Dataset entries
Content starts
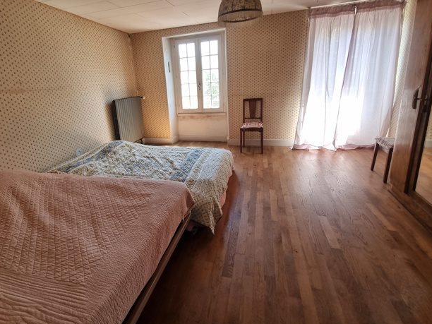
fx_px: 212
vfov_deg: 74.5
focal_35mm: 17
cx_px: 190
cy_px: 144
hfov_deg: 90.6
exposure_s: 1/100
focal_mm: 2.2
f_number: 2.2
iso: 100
Content ends
Content starts
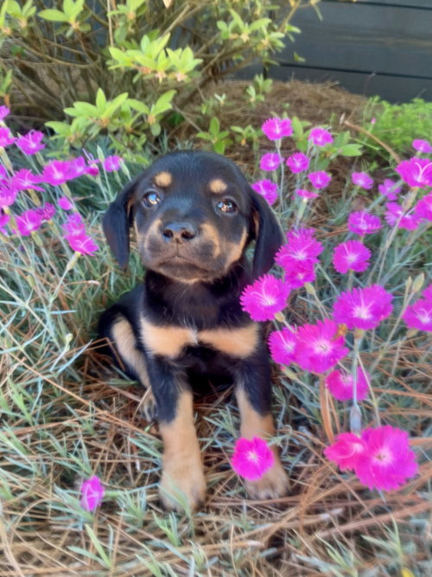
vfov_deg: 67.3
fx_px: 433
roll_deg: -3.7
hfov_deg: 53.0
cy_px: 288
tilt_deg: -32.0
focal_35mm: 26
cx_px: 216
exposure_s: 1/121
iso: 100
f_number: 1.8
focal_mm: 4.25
Content ends
**Task**
All lines above from the one holding "roll_deg: -3.7" to the one holding "focal_mm: 4.25", inclusive, are to be copied exactly; no other line is wanted.

**Exercise solution**
roll_deg: -3.7
hfov_deg: 53.0
cy_px: 288
tilt_deg: -32.0
focal_35mm: 26
cx_px: 216
exposure_s: 1/121
iso: 100
f_number: 1.8
focal_mm: 4.25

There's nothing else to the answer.